Schumann: Manfred Overture, Op. 115

here is the overture from schumann's incidental music to manfred, written in 1849, today one of schumann's most performed works.
byron wrote his poem/drama manfred in 1816-1817, and it subsequently received tons of translations and ended up rather popular in germany (and elsewhere). it's the story of a guy named manfred who is guilty for an undisclosed reason regarding the death of his wife astarte. he summons spirits to try to forget, but they can't help him, so he goes on his merry way flaunting a lot of religious authority, ultimately killing himself and in so doing refusing to submit to the higher powers.

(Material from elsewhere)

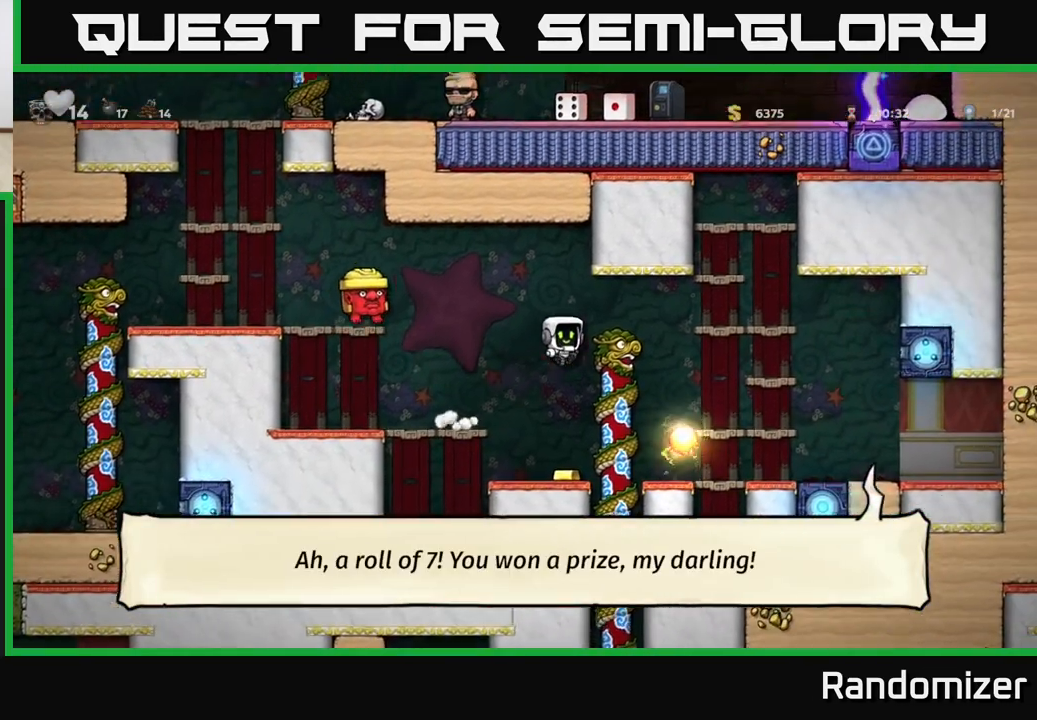
{"buttons": [], "left_stick": "center", "right_stick": "center", "events": [[33, "left_stick", "up-right"], [100, "A", "down"], [183, "left_stick", "up-left"], [250, "A", "up"], [333, "left_stick", "center"]]}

schumann began writing a libretto for an incidental music suite in july 1848, began writing actual music in october, and had finished the overture by the end of the month. the overture was premiered before the rest of the music and generally got better response (then as now).
juuuust to give you an idea of what both the poem and the music were generally like, goethe defended his distaste of the writing by saying that the "gloomy intensity of a boundless, profound despair" was tiresome. the mildly hypochondriac mood of the whole piece was considered overwrought and outdated.
three strong recordings.
this piece has had a lot of musicological analyses done on it which try to tie it to robert schumann's mental/creative decline. for example: the tempo is marked "rasch" (rushed), and this can be seen programmatically - the insistent and pervasive syncopation from the very beginning (you might not know it from listening, but the three initial chords are syncopated) destabilize it. this of course can be related to the plot of the piece - those opening chords are representative of manfred's crime, his spiritual struggle, or his guilt - but historians have pointed to the prevalence of aggressive syncopation, triplets, and three against two as indicators of schumann's tumultuous mental state. at any rate, this isn't a concert overture like the hebrides, but more of a character piece for what's to come, so i think it's alright to take a more programmatic view.

the overture begins with a slow introduction, then speeds up to a sonata-form allegro. in nature it's been compared with some wagner, berlioz, and liszt (and i happen to think the motif at 4:00 sounds really wagnerian), but thematically it has been called the older relative of lots of brahms (check out the syncopation around 3:20).
three wind/brass chords propel the piece into a development at 4:26. there is a recap that is more or less normal, but then the ending is subdued, and doesn't provide a conclusion but leads elsewhere. if you take it as a part of the whole, then maybe it leads to manfred sitting in his study, the opening of the play. but if you take it as a sort of microcosm of the entire work/story, it's a darker-toned implication about the ending of the actual story (the actual incidental music ends in e major requiem, implying a redeemed manfred - this overture, if you read it this way, doesn't whitewash his death).

there's a little cell of material which comes around every once in a while, starting with D-C#-G# (falling, quarter notes) around 2:39. clara schumann called this "astarte's theme," noting how it resurfaces every once in a while as a sort of second theme, then is quickly lost, dissipating almost immediately. you might see this as part of the story itself, and manfred's quest after her, in his guilt.

ok, dark work today. stay tuned for something happier tomorrow!

1 comment:

  1. Thematic elements from it also used in Mahler 6 - consciously or not?

    Not a concert overture exactly, even if Schumann did have good models in Berlioz, whom he admired. First item in a corpus of incidental music for an (unproduceable) play, to be more accurate. The meaning of music is NOT its use.